Toutes les anomalies discales visibles à l'IRM nécessitent-elles une chirurgie ?
Non. La majorité des anomalies discales — y compris les bombements, les protrusions et même certaines extrusions — sont prises en charge de manière conservatrice par kinésithérapie, analgésiques et adaptation de l'activité. Les études montrent que la plupart des douleurs radiculaires dues aux hernies discales s'améliorent significativement en 6 à 12 semaines sans chirurgie. La chirurgie est indiquée lorsque les déficits neurologiques sont progressifs, en cas de syndrome de la queue de cheval, ou lorsque le traitement conservateur échoue après un essai suffisant.
Qu'est-ce qu'une fissure annulaire et est-elle dangereuse ?

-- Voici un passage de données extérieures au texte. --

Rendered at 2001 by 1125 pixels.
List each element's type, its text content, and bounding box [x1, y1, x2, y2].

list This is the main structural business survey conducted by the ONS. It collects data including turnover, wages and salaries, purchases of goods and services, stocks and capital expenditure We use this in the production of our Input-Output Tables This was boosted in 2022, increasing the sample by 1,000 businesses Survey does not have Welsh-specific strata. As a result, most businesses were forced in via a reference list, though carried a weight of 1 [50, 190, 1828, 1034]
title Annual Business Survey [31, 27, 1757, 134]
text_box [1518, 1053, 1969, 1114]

Une fissure annulaire est une disruption radiale des fibres annulaires — l'enveloppe fibreuse externe du disque. À l'IRM, elle apparaît comme une zone à haute intensité de signal (HIZ) : une tache focale hyperintense en T2 sur le bord postérieur du disque. Une fissure annulaire isolée n'est pas dangereuse en soi, mais représente une faiblesse structurelle prédisposant à une future hernie. Elle peut également être source de douleur discogénique si la fissure s'étend jusqu'aux fibres annulaires externes sensibles à la douleur, même sans compression radiculaire.

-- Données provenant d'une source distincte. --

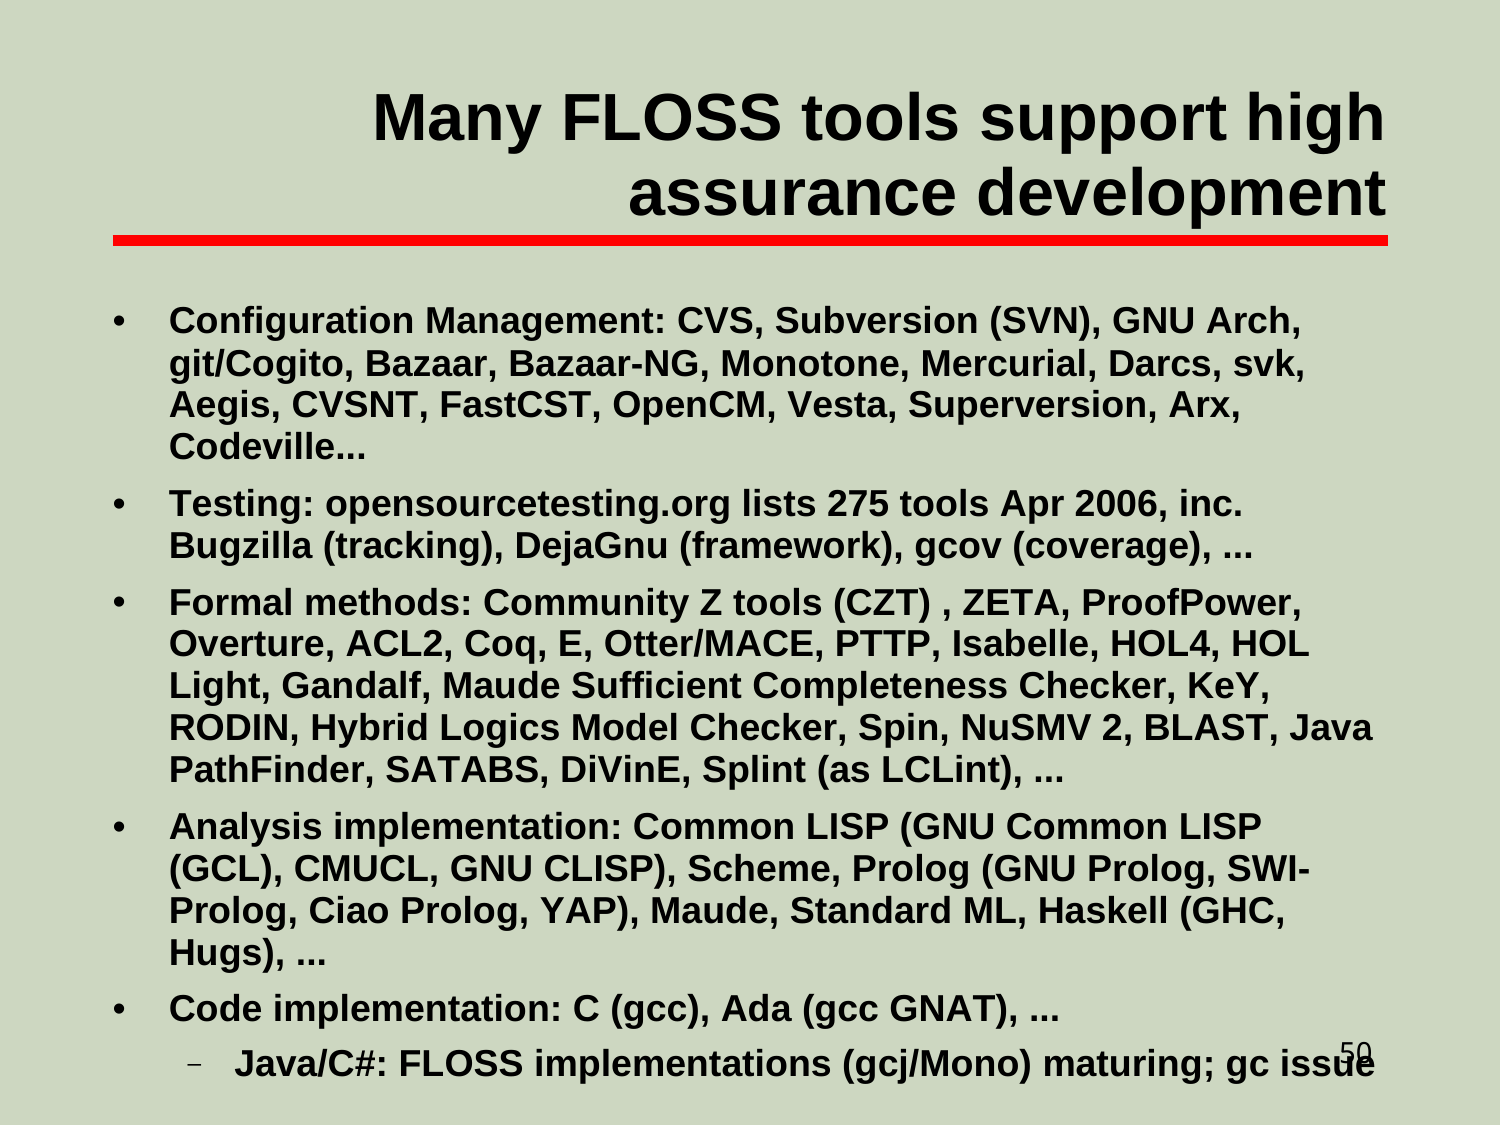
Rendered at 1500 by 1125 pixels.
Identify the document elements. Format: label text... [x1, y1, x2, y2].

title Many FLOSS tools support high assurance development [337, 79, 1388, 230]
list Configuration Management: CVS, Subversion (SVN), GNU Arch, git/Cogito, Bazaar, Bazaar-NG, Monotone, Mercurial, Darcs, svk, Aegis, CVSNT, FastCST, OpenCM, Vesta, Superversion, Arx, Codeville... Testing: opensourcetesting.org lists 275 tools Apr 2006, inc. Bugzilla (tracking), DejaGnu (framework), gcov (coverage), ... Formal methods: Community Z tools (CZT) , ZETA, ProofPower, Overture, ACL2, Coq, E, Otter/MACE, PTTP, Isabelle, HOL4, HOL Light, Gandalf, Maude Sufficient Completeness Checker, KeY, RODIN, Hybrid Logics Model Checker, Spin, NuSMV 2, BLAST, Java PathFinder, SATABS, DiVinE, Splint (as LCLint), ... Analysis implementation: Common LISP (GNU Common LISP (GCL), CMUCL, GNU CLISP), Scheme, Prolog (GNU Prolog, SWI-Prolog, Ciao Prolog, YAP), Maude, Standard ML, Haskell (GHC, Hugs), ... Code implementation: C (gcc), Ada (gcc GNAT), ... Java/C#: FLOSS implementations (gcj/Mono) maturing; gc issue [112, 299, 1388, 1111]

En quoi les symptômes de la sténose diffèrent-ils de ceux de la hernie discale ?
La hernie discale provoque généralement une douleur radiculaire aiguë dans un membre inférieur suivant une distribution dermatômale spécifique, aggravée par la flexion, la toux ou l'éternuement, et s'améliore souvent rapidement en quelques semaines. La sténose (en particulier la sténose du canal central) provoque une claudication neurogène — douleur bilatérale des membres inférieurs, sensation de lourdeur et faiblesse s'aggravant progressivement à la marche ou en station debout et soulagées par la position assise ou en se penchant en avant (la flexion du rachis lombaire élargit le canal). Les symptômes de sténose tendent à être plus chroniques et d'installation progressive.